Despite progress on combating child labour, children still work in Jordan, especially in the agriculture sector. In that context, in 2011, the U.S. Department of Labor and the ILO implemented the project “Moving Towards a Child Labour Free Jordan”. The objective was to improve the coordination of the National Framework to Combat Child Labour, which includes enhancing child labour case referral systems and creating a database to capture children who have been employed illegally. This way, children can be identified to receive help from government ministries and public bodies.
Child labour had already been a reality for Jordanian children, due to poverty and a lack of opportunities for working families, but the war in Syria in 2013 worsened the problem. The sudden influx of 1.5 million people in a society of 7 million (an increase of 20% of the population), overloaded schools, infrastructure, and services.
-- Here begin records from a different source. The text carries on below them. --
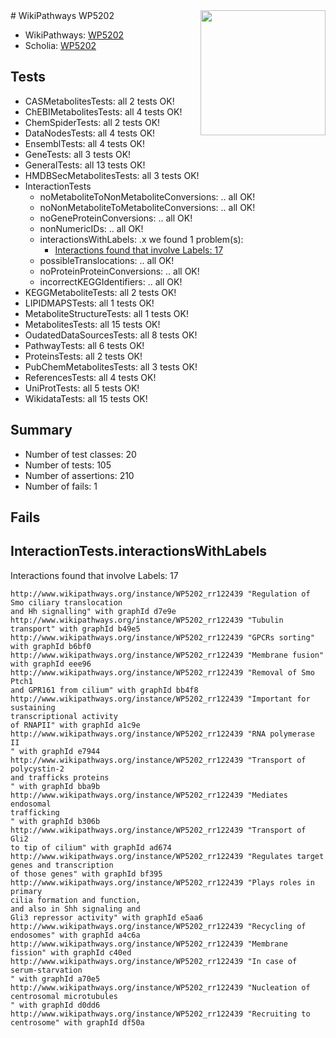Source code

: <img style="float: right; width: 200px" src="https://upload.wikimedia.org/wikipedia/commons/thumb/8/83/Wplogo_with_text_500.png/640px-Wplogo_with_text_500.png" />
# WikiPathways WP5202

* WikiPathways: [WP5202](https://new.wikipathways.org/pathways/WP5202)
* Scholia: [WP5202](https://scholia.toolforge.org/wikipathways/WP5202)
## Tests
* CASMetabolitesTests: all 2 tests OK!
* ChEBIMetabolitesTests: all 4 tests OK!
* ChemSpiderTests: all 2 tests OK!
* DataNodesTests: all 4 tests OK!
* EnsemblTests: all 4 tests OK!
* GeneTests: all 3 tests OK!
* GeneralTests: all 13 tests OK!
* HMDBSecMetabolitesTests: all 3 tests OK!
* InteractionTests
    * noMetaboliteToNonMetaboliteConversions: .. all OK!
    * noNonMetaboliteToMetaboliteConversions: .. all OK!
    * noGeneProteinConversions: .. all OK!
    * nonNumericIDs: .. all OK!
    * interactionsWithLabels: .x we found 1 problem(s):
        * [Interactions found that involve Labels: 17](#fe97a8bf)
    * possibleTranslocations: .. all OK!
    * noProteinProteinConversions: .. all OK!
    * incorrectKEGGIdentifiers: .. all OK!
* KEGGMetaboliteTests: all 2 tests OK!
* LIPIDMAPSTests: all 1 tests OK!
* MetaboliteStructureTests: all 1 tests OK!
* MetabolitesTests: all 15 tests OK!
* OudatedDataSourcesTests: all 8 tests OK!
* PathwayTests: all 6 tests OK!
* ProteinsTests: all 2 tests OK!
* PubChemMetabolitesTests: all 3 tests OK!
* ReferencesTests: all 4 tests OK!
* UniProtTests: all 5 tests OK!
* WikidataTests: all 15 tests OK!


## Summary

* Number of test classes: 20
* Number of tests: 105
* Number of assertions: 210
* Number of fails: 1

## Fails

<a name="fe97a8bf" />

## InteractionTests.interactionsWithLabels

Interactions found that involve Labels: 17
```
http://www.wikipathways.org/instance/WP5202_rr122439 "Regulation of Smo ciliary translocation
and Hh signalling" with graphId d7e9e
http://www.wikipathways.org/instance/WP5202_rr122439 "Tubulin transport" with graphId b49e5
http://www.wikipathways.org/instance/WP5202_rr122439 "GPCRs sorting" with graphId b6bf0
http://www.wikipathways.org/instance/WP5202_rr122439 "Membrane fusion" with graphId eee96
http://www.wikipathways.org/instance/WP5202_rr122439 "Removal of Smo Ptch1 
and GPR161 from cilium" with graphId bb4f8
http://www.wikipathways.org/instance/WP5202_rr122439 "Important for sustaining 
transcriptional activity 
of RNAPII" with graphId a1c9e
http://www.wikipathways.org/instance/WP5202_rr122439 "RNA polymerase II
" with graphId e7944
http://www.wikipathways.org/instance/WP5202_rr122439 "Transport of polycystin-2 
and trafficks proteins
" with graphId bba9b
http://www.wikipathways.org/instance/WP5202_rr122439 "Mediates endosomal 
trafficking
" with graphId b306b
http://www.wikipathways.org/instance/WP5202_rr122439 "Transport of Gli2
to tip of cilium" with graphId ad674
http://www.wikipathways.org/instance/WP5202_rr122439 "Regulates target genes and transcription
of those genes" with graphId bf395
http://www.wikipathways.org/instance/WP5202_rr122439 "Plays roles in primary 
cilia formation and function, 
and also in Shh signaling and 
Gli3 repressor activity" with graphId e5aa6
http://www.wikipathways.org/instance/WP5202_rr122439 "Recycling of endosomes" with graphId a4c6a
http://www.wikipathways.org/instance/WP5202_rr122439 "Membrane fission" with graphId c40ed
http://www.wikipathways.org/instance/WP5202_rr122439 "In case of 
serum-starvation
" with graphId a70e5
http://www.wikipathways.org/instance/WP5202_rr122439 "Nucleation of 
centrosomal microtubules
" with graphId d0dd6
http://www.wikipathways.org/instance/WP5202_rr122439 "Recruiting to 
centrosome" with graphId df50a
```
On top of that, the country was forced to quickly manage new policies and absorb the additional population into the labour market.
A family's garden in a refugee camp outside of Amman
The project created a child labour working group headed by UNHCR and UNICEF. (The ILO, for its part, contributed knowledge around international standards and experience in addressing child labour.) Both agencies started bringing together different actors, essentially bridging the gap between the short-term humanitarian aid and the mid-term development plans.
Very often, these two different worlds operate separately and don’t meet, which create gaps where children can fall between. We brought in humanitarian actors to discuss these challenges with the government.
The Moving Towards a Child Labour Free Jordan project also helped conduct a national child labour survey, which included Syrian refugees. This was not only the first national survey on child labour among Syrian refugees, but the first time Syrian refugees were included in a national survey of any kind in Jordan.
Other project activities included matching children to vocational training courses, developing the curricula for those courses, and raising awareness among parents and families about the importance of staying in school.
And, in 2013, Jordan updated its National Framework to Combat Child Labour based on a new child protection law. This law promotes the coordination of all ministries to strengthen case management, including data collection and documentation, of child labour. (This update came as a result of ILO-led coordination from the Moving Towards a Child Labour Free Jordan project.)
Through various projects over the years, including Measurement, Awareness-Raising, and Policy Engagement project (MAP16), the U.S. Department of Labor and the ILO have helped strengthen the relationship between local organizations and the government in Jordan so they can better respond to cases of child labour.
According to Nihayat Dabdoub, MAP16 National Project Coordinator, the project helped to activate the National Framework to Combat Child Labour through comprehensive talks among development partners and capacity building efforts involving members of government, civil society, and the private sector.